→ **Aim of the exercise**
Write the listing out again word for word, excluding any pictures.

→ **Records provided**
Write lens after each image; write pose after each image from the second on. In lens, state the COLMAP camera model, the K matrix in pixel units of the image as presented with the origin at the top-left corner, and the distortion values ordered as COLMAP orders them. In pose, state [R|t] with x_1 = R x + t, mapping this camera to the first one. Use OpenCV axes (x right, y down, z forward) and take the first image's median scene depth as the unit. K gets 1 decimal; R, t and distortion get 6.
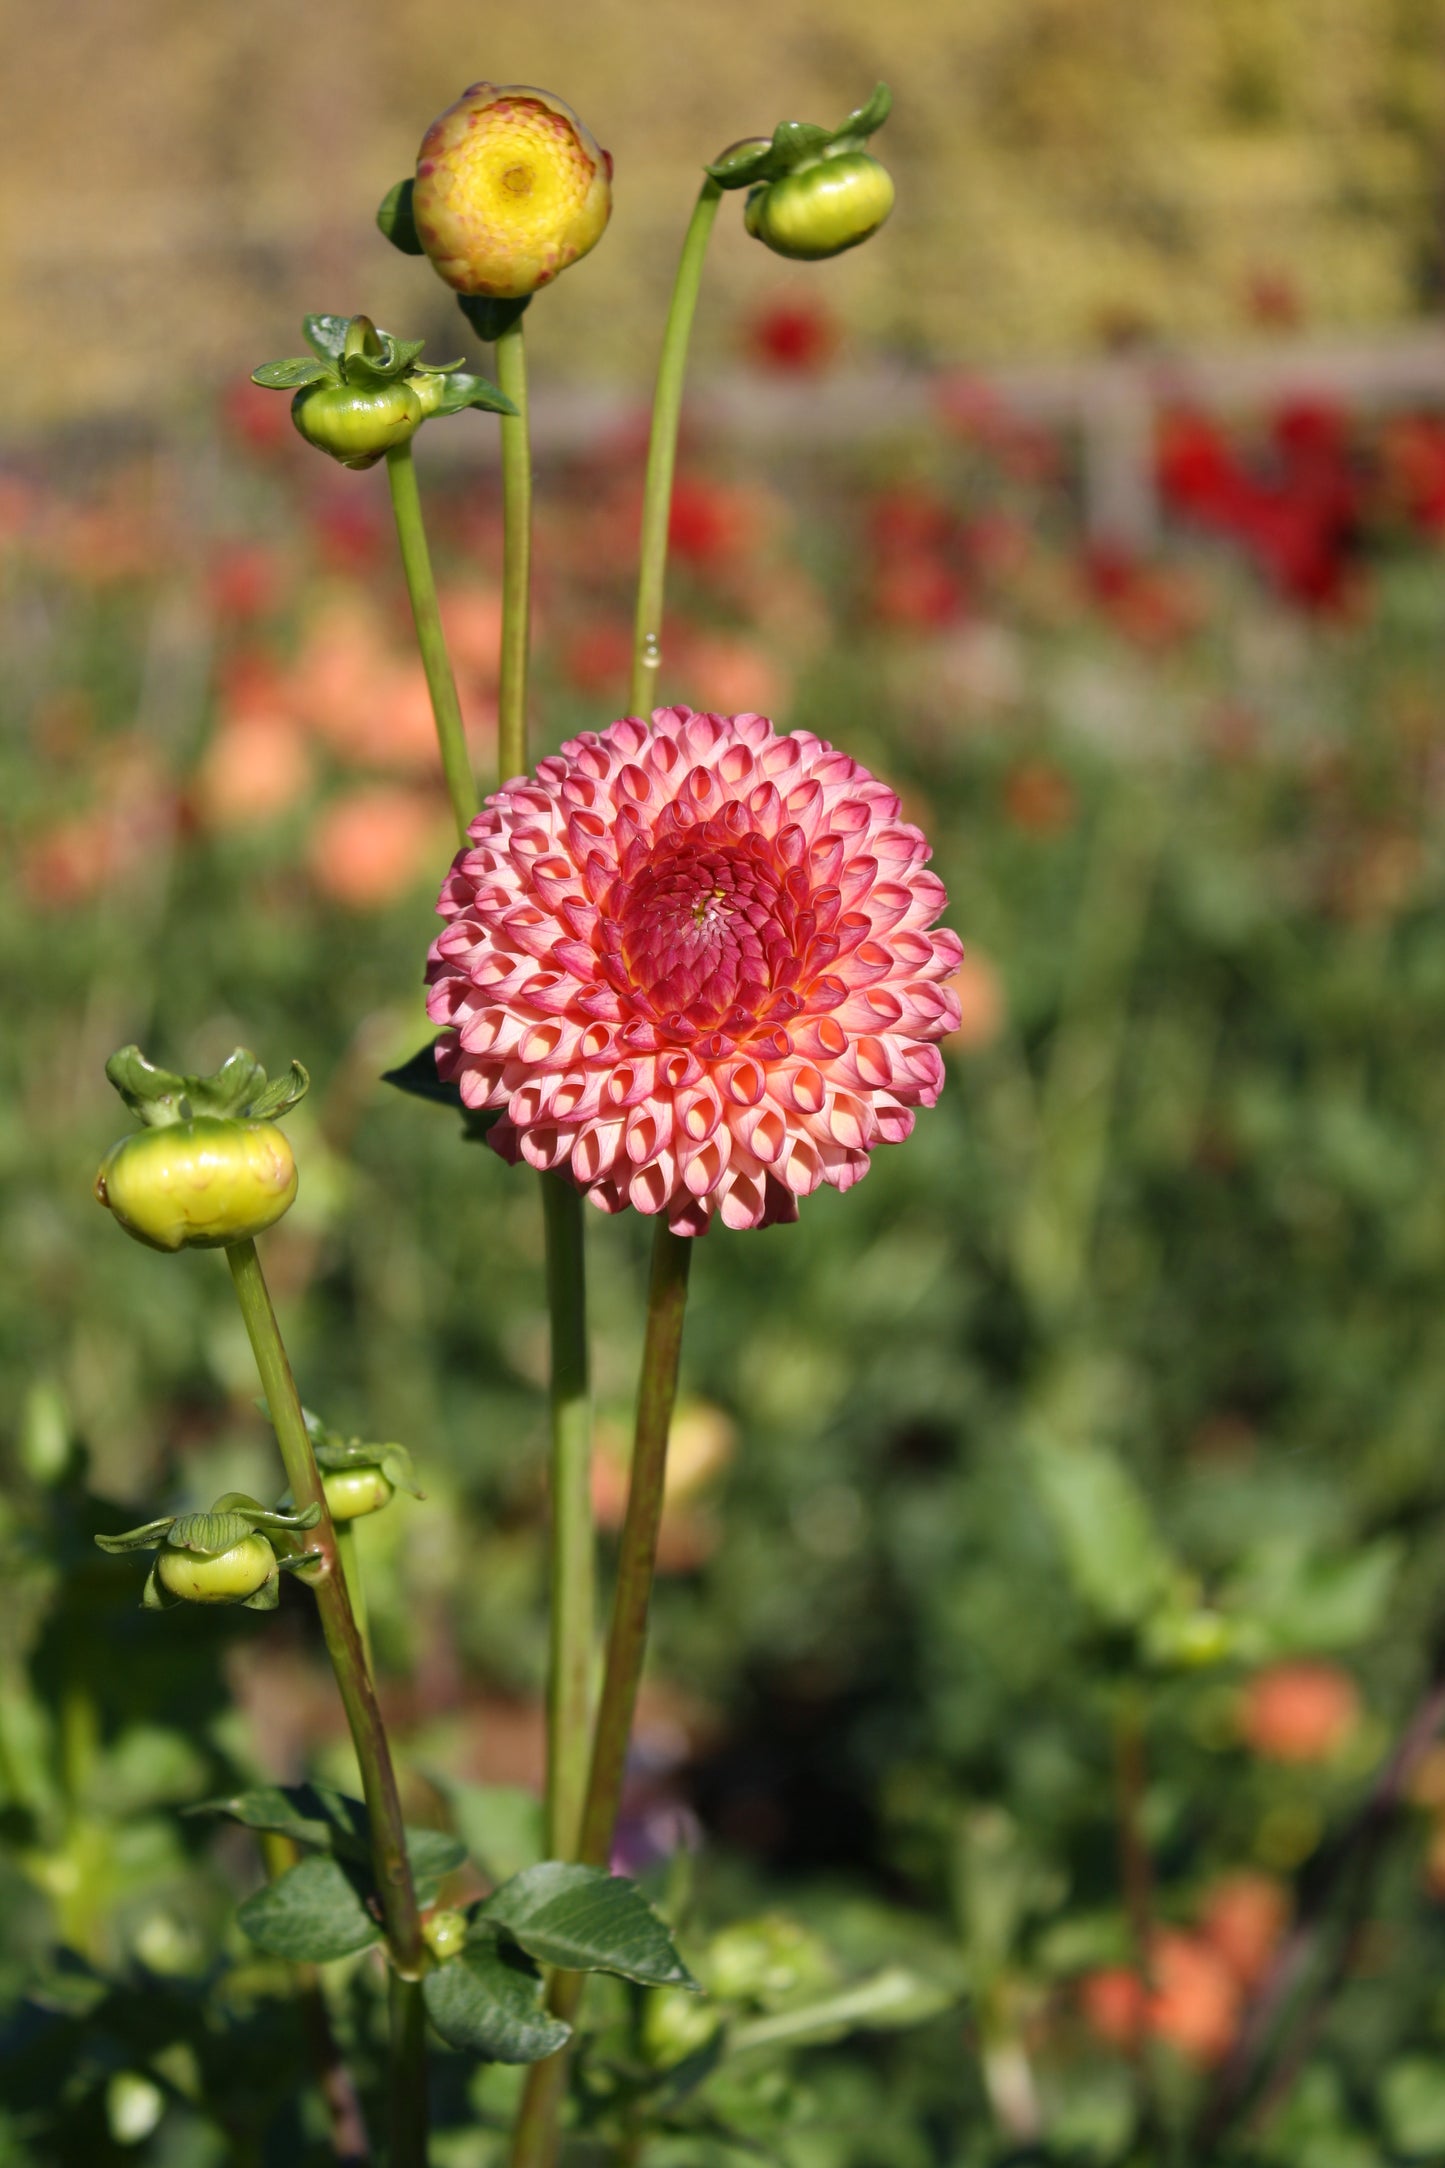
lens RADIAL K [[4442.3, 0, 722.5], [0, 4442.3, 1084.0], [0, 0, 1]] dist [0.037305, -0.040170]
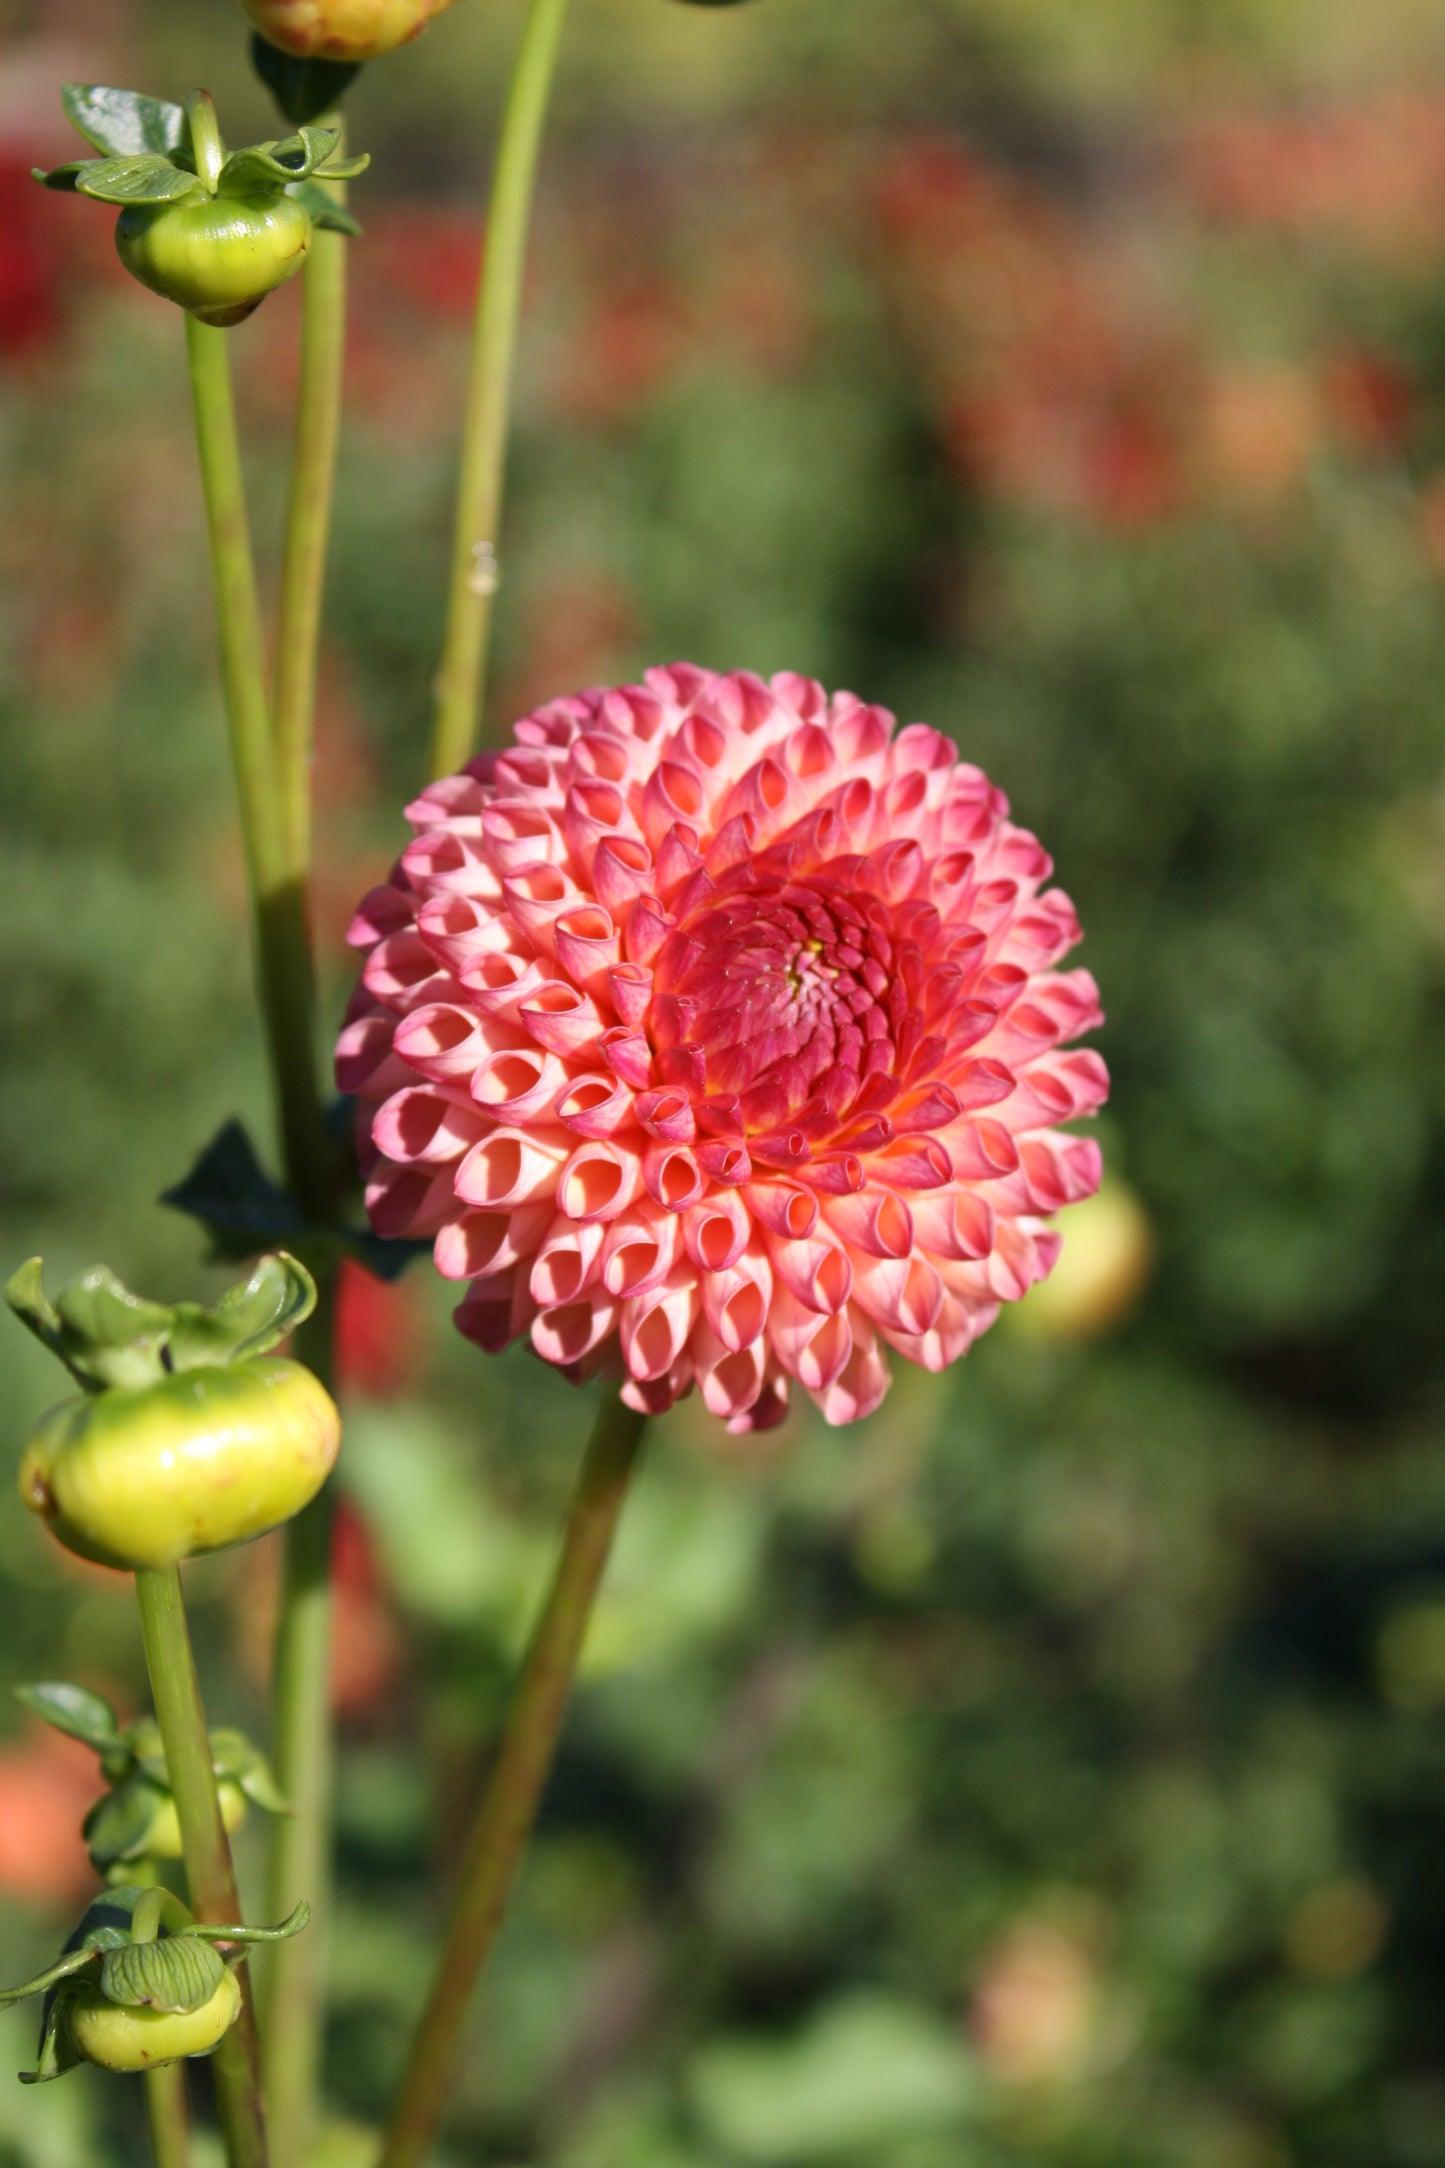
lens RADIAL K [[4501.2, 0, 722.5], [0, 4501.2, 1084.0], [0, 0, 1]] dist [0.023754, 0.276396]
pose [[0.952535, -0.065309, 0.297342, -0.220950], [0.048250, 0.996759, 0.064363, -0.066784], [-0.300582, -0.046961, 0.952599, 0.341092]]
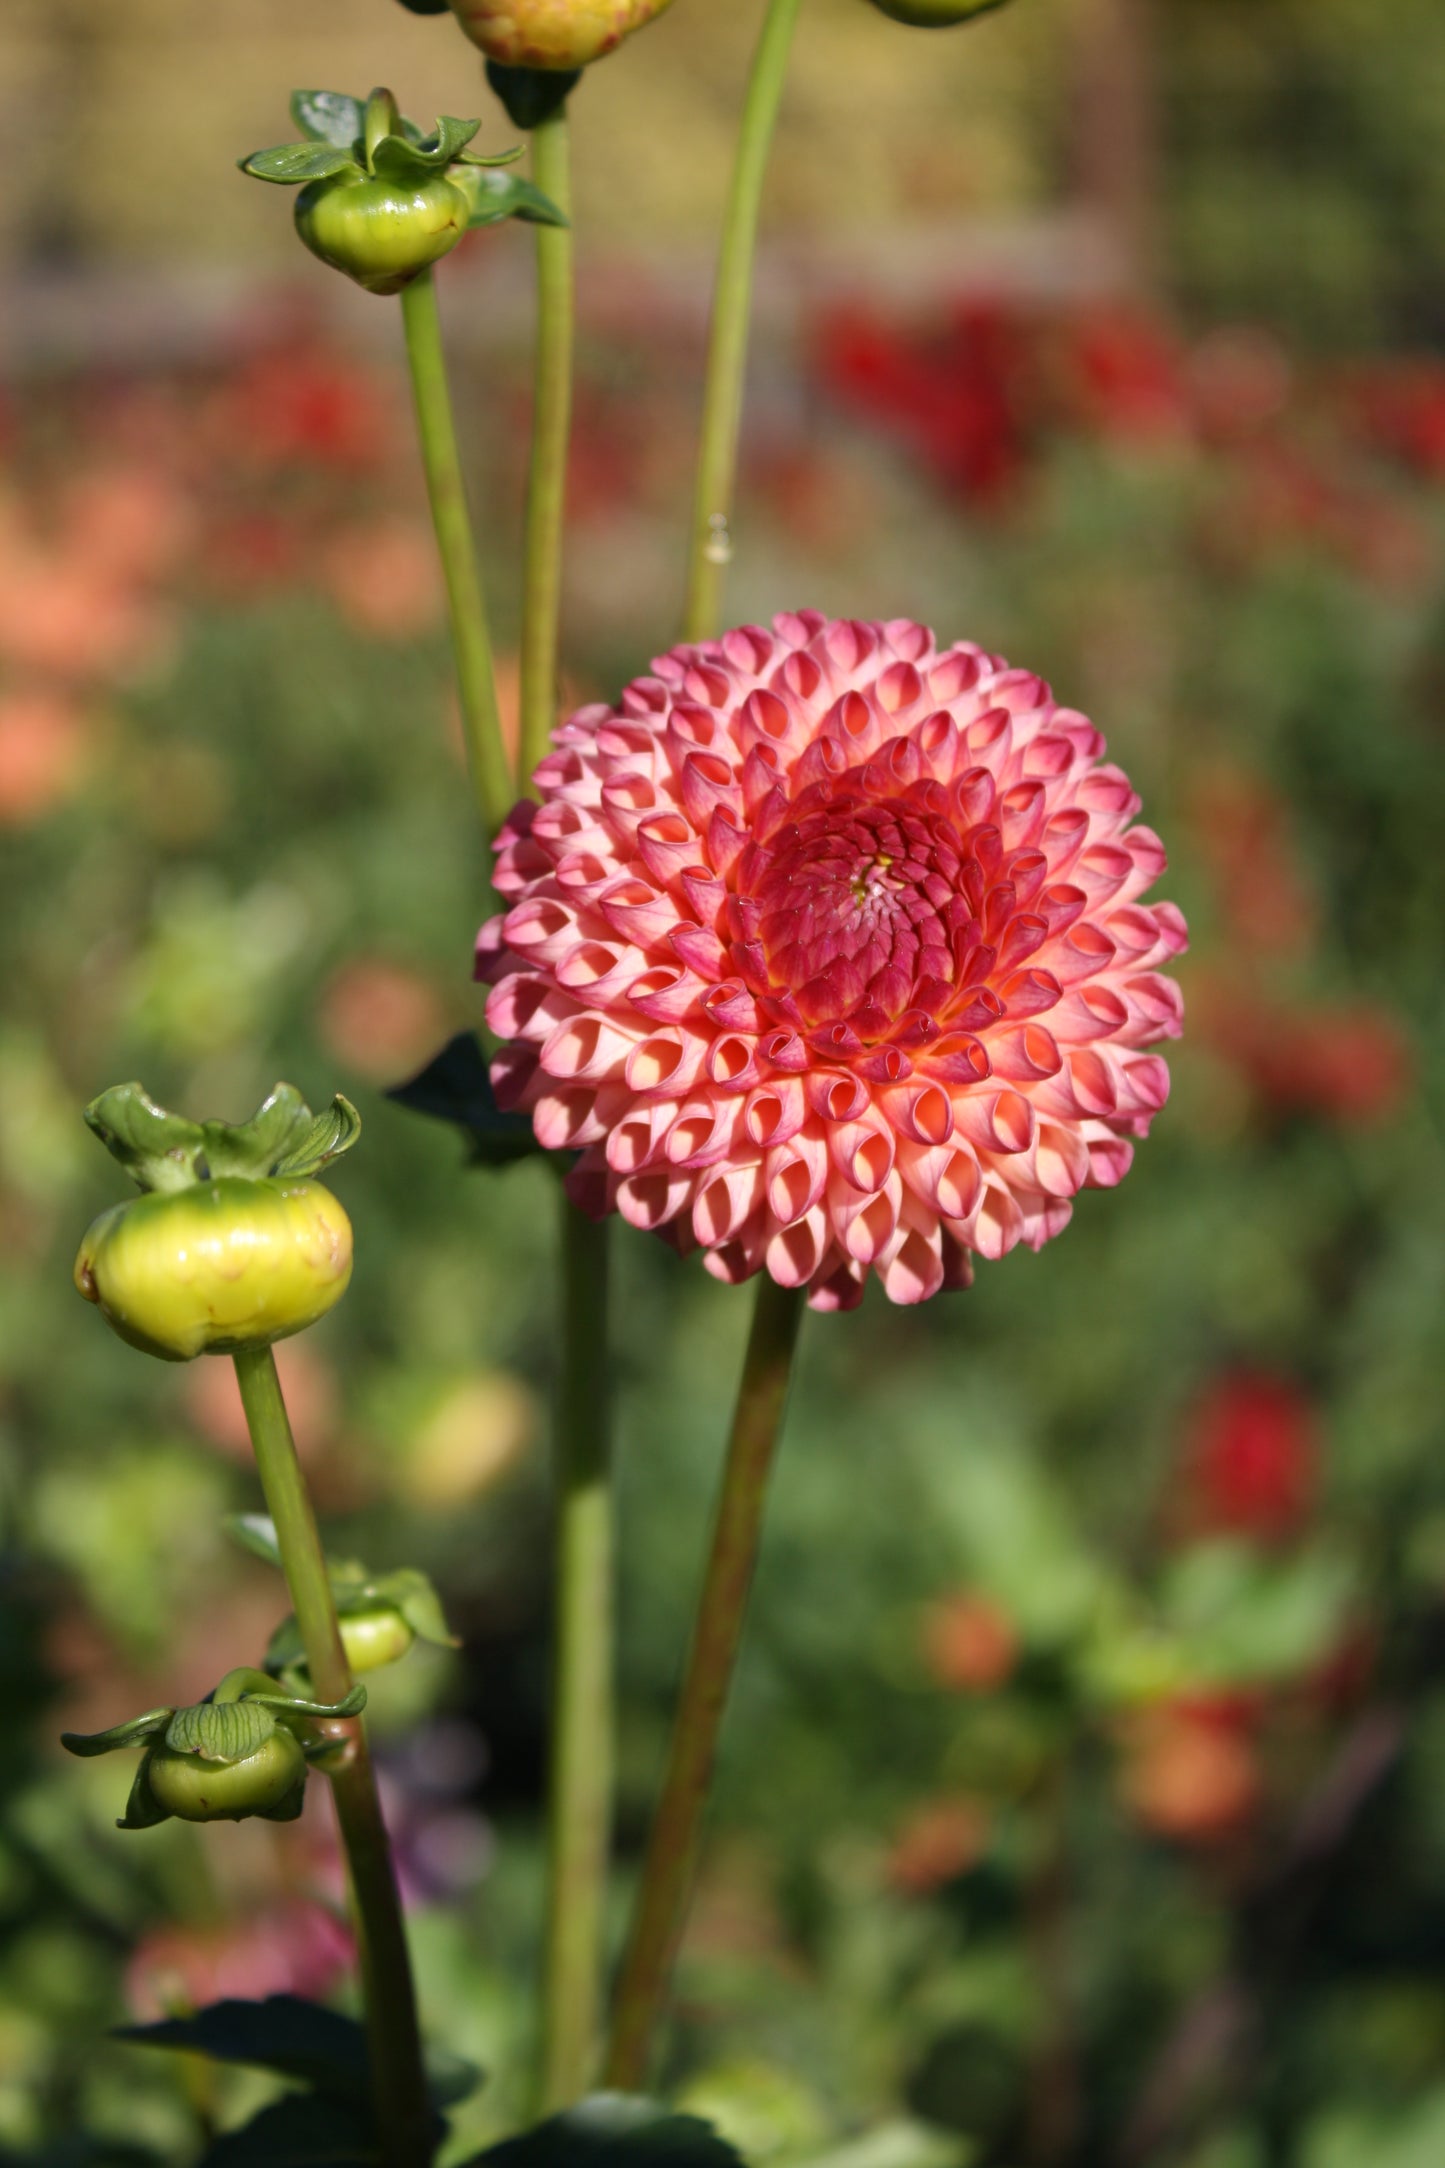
lens RADIAL K [[4501.2, 0, 722.5], [0, 4501.2, 1084.0], [0, 0, 1]] dist [0.023754, 0.276396]
pose [[0.996484, -0.011501, 0.082995, -0.091279], [0.009682, 0.999705, 0.022288, -0.022249], [-0.083227, -0.021406, 0.996301, 0.241466]]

→ **Answer to this task**
Write lens after each image; write pose after each image from the second on. In lens, state the COLMAP camera model, the K matrix in pixel units of the image as presented with the origin at the top-left corner, and the distortion values ordered as COLMAP orders them. In pose, state [R|t] with x_1 = R x + t, mapping this camera to the first one. Use OpenCV axes (x right, y down, z forward) and take the first image's median scene depth as the unit. K gets 1 decimal; R, t and distortion get 6.
lens RADIAL K [[4442.3, 0, 722.5], [0, 4442.3, 1084.0], [0, 0, 1]] dist [0.037305, -0.040170]
lens RADIAL K [[4501.2, 0, 722.5], [0, 4501.2, 1084.0], [0, 0, 1]] dist [0.023754, 0.276396]
pose [[0.952535, -0.065309, 0.297342, -0.220950], [0.048250, 0.996759, 0.064363, -0.066784], [-0.300582, -0.046961, 0.952599, 0.341092]]
lens RADIAL K [[4501.2, 0, 722.5], [0, 4501.2, 1084.0], [0, 0, 1]] dist [0.023754, 0.276396]
pose [[0.996484, -0.011501, 0.082995, -0.091279], [0.009682, 0.999705, 0.022288, -0.022249], [-0.083227, -0.021406, 0.996301, 0.241466]]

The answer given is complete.